Menteri Sosial (Mensos) Saifullah Yusuf atau Gus Ipul menyatakan bahwa penyaluran bantuan sosial Program Keluarga Harapan (PKH) kini semakin tepat sasaran dalam menjangkau masyarakat yang benar-benar membutuhkan.
Hal ini tidak terlepas dari penggunaan sistem Data Terpadu Sosial Ekonomi Nasional (DTSEN) yang berfungsi untuk mengidentifikasi warga yang layak menerima bantuan.
“Dulu Kemensos (Kementerian Sosial) punya data sendiri, pemprov data sendiri, pemkab sendiri.
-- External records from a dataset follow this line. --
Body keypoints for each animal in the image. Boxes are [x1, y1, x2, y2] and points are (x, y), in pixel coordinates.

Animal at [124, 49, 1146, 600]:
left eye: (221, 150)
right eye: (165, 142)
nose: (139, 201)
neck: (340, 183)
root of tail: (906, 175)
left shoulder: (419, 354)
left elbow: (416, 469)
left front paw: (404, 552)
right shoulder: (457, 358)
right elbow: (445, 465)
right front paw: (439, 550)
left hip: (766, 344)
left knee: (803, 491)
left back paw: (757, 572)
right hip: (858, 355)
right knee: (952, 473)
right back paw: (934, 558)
Sekarang ini ada DTSEN yang setiap saat berubah dan dinamis,” katanya.
Memasuki pertengahan April 2026, penyaluran PKH tahap II mulai disalurkan kepada masyarakat yang telah memenuhi kriteria sebagai penerima.
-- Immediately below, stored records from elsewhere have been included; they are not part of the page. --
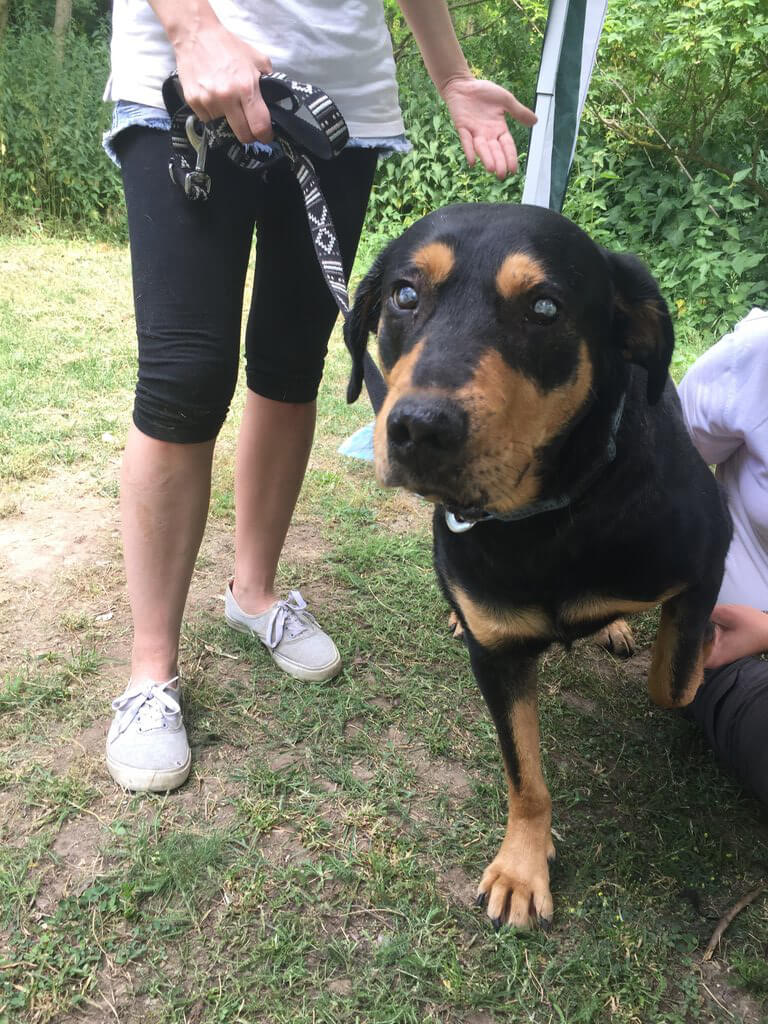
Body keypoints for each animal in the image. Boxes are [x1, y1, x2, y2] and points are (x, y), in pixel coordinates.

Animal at [344, 203, 732, 930]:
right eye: (405, 295)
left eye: (545, 308)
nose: (420, 428)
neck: (549, 515)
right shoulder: (496, 659)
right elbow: (523, 775)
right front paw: (523, 867)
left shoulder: (707, 557)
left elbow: (673, 680)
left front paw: (708, 651)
Kementerian Sosial juga secara rutin memperbarui data melalui DTSEN setiap tanggal 10, yang kemudian dijadikan dasar utama dalam proses distribusi bantuan sosial.
Kriteria Penerima PKH Tahap II 2026
Mengacu pada informasi dari Kompas.com, berikut kelompok masyarakat yang termasuk sebagai penerima PKH tahap II tahun 2026:
- Ibu hamil atau dalam masa setelah melahirkan
- Anak yang sedang menempuh pendidikan di tingkat SD, SMP, hingga SMA atau setara
- Penyandang disabilitas
- Lanjut usia
Namun demikian, semua kategori tersebut tetap harus tergolong dalam kelompok masyarakat miskin atau rentan miskin agar dapat ditetapkan sebagai penerima bantuan.
Mekanisme Penyaluran Bantuan PKH
Program Keluarga Harapan (PKH) merupakan bantuan sosial berupa uang tunai yang diberikan kepada keluarga kurang mampu atau kelompok rentan sesuai dengan kebijakan pemerintah.
Adapun sistem penyalurannya meliputi:
- Pencairan dilakukan secara bertahap dalam satu tahun anggaran
- Bantuan dapat diberikan dalam bentuk tunai maupun non-tunai
- Dana yang diterima berupa uang tunai
- Penyaluran dilakukan melalui bank penyalur atau kantor pos
- Penerima dapat mencairkan bantuan menggunakan Kartu Keluarga Sejahtera (KKS), buku tabungan, atau surat undangan dari Pos yang dilengkapi kode barcode
Penyaluran resmi dilakukan melalui bank Himbara dan PT Pos Indonesia.
Cara Mengetahui Status Penerima PKH
Untuk memastikan apakah seseorang terdaftar sebagai penerima PKH, dapat dilakukan dengan langkah berikut:
- Kunjungi situs resmi cek bansos Kemensos
- Masukkan Nomor Induk Kependudukan (NIK) sesuai KTP
- Isi kode verifikasi (captcha) yang muncul
- Klik tombol “cari data”
- Sistem akan menampilkan informasi seperti nama penerima, kategori desil, jenis bantuan, status penerimaan, serta periode pencairan
Nominal Bantuan PKH Tahun 2026
Besaran bantuan PKH disesuaikan dengan kategori penerima, dengan rincian sebagai berikut:
- Ibu hamil: Rp 750.000 setiap tiga bulan
- Anak usia dini (0–6 tahun): Rp 750.000 setiap tiga bulan
- Siswa SD: Rp 225.000 setiap tiga bulan
- Siswa SMP: Rp 375.000 setiap tiga bulan
- Siswa SMA: Rp 500.000 setiap tiga bulan
- Lansia usia 60 tahun ke atas: Rp 600.000 setiap tiga bulan
- Penyandang disabilitas: Rp 600.000 setiap tiga bulan
Kesimpulan
Semoga informasi ini dapat membantu Anda memahami kriteria penerima, cara pengecekan, serta besaran bantuan PKH tahun 2026.